→ What to produce:
Every record must appear in your copy exactly as written, with no pictures.

→ Input records:
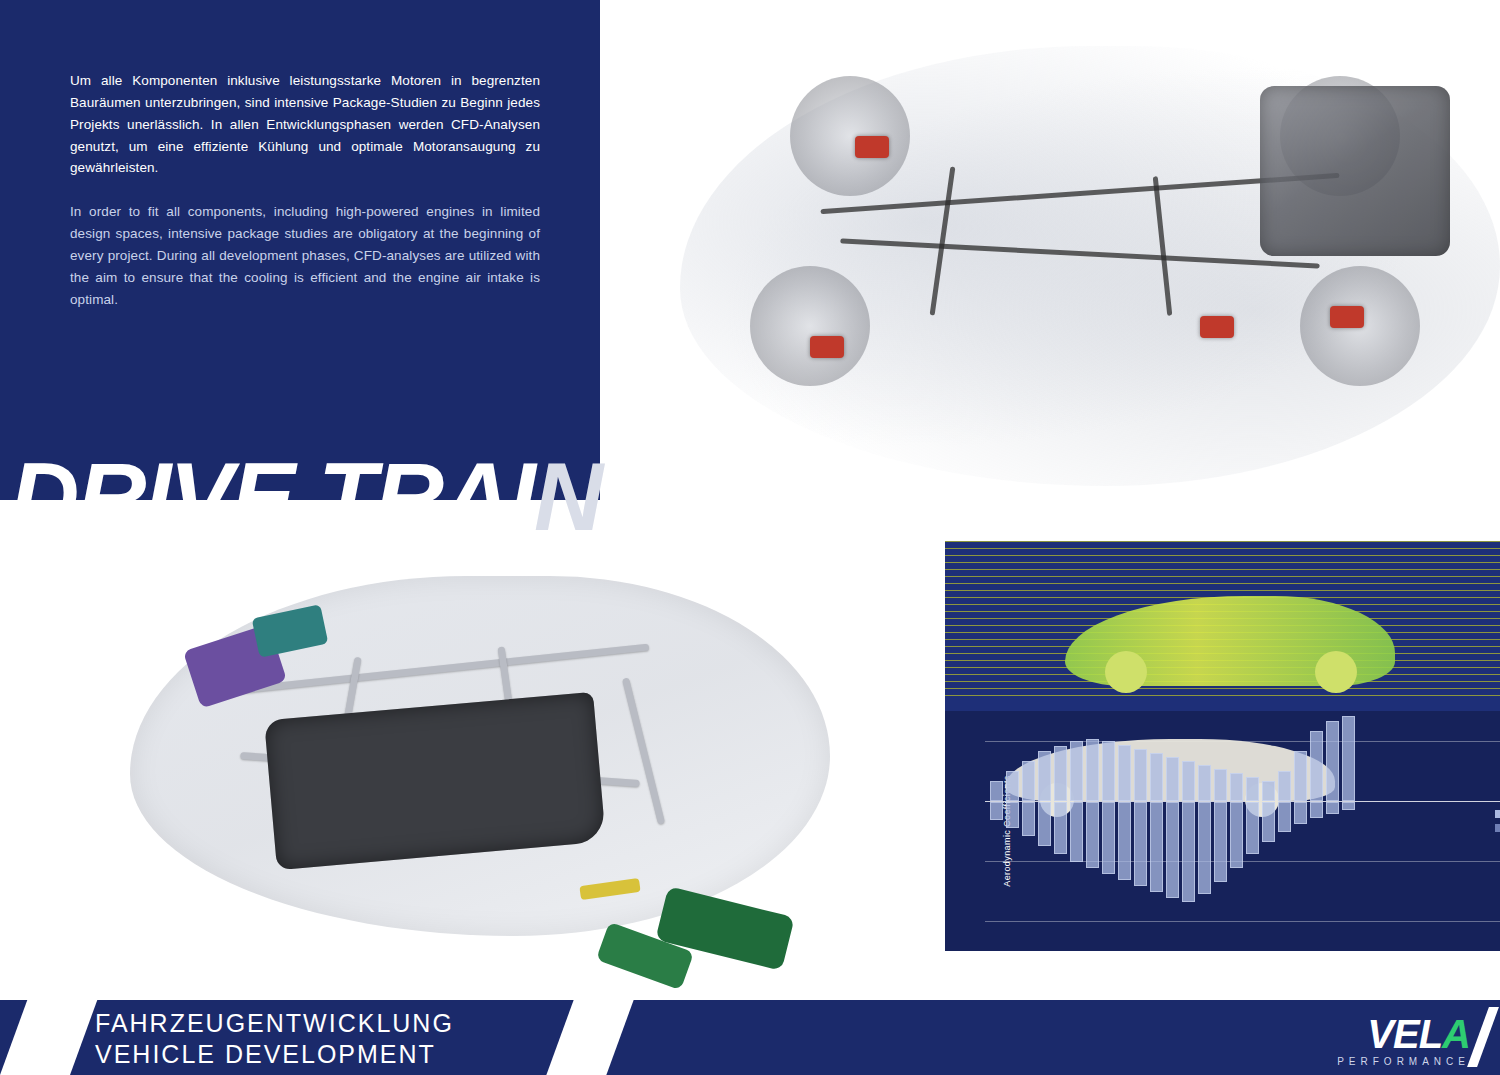Um alle Komponenten inklusive leistungsstarke Motoren in begrenzten Bauräumen unterzubringen, sind intensive Package-Studien zu Beginn jedes Projekts unerlässlich. In allen Entwicklungsphasen werden CFD-Analysen genutzt, um eine effiziente Kühlung und optimale Motoransaugung zu gewährleisten.
In order to fit all components, including high-powered engines in limited design spaces, intensive package studies are obligatory at the beginning of every project. During all development phases, CFD-analyses are utilized with the aim to ensure that the cooling is efficient and the engine air intake is optimal.
DRIVE TRAIN
Aerodynamic Coefficients
drag
lift
FAHRZEUGENTWICKLUNG
VEHICLE DEVELOPMENT
VELA
PERFORMANCE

→ Result for this exercise:
Um alle Komponenten inklusive leistungsstarke Motoren in begrenzten Bauräumen unterzubringen, sind intensive Package-Studien zu Beginn jedes Projekts unerlässlich. In allen Entwicklungsphasen werden CFD-Analysen genutzt, um eine effiziente Kühlung und optimale Motoransaugung zu gewährleisten.
In order to fit all components, including high-powered engines in limited design spaces, intensive package studies are obligatory at the beginning of every project. During all development phases, CFD-analyses are utilized with the aim to ensure that the cooling is efficient and the engine air intake is optimal.
DRIVE TRAIN
Aerodynamic Coefficients
drag
lift
FAHRZEUGENTWICKLUNG
VEHICLE DEVELOPMENT
VELA
PERFORMANCE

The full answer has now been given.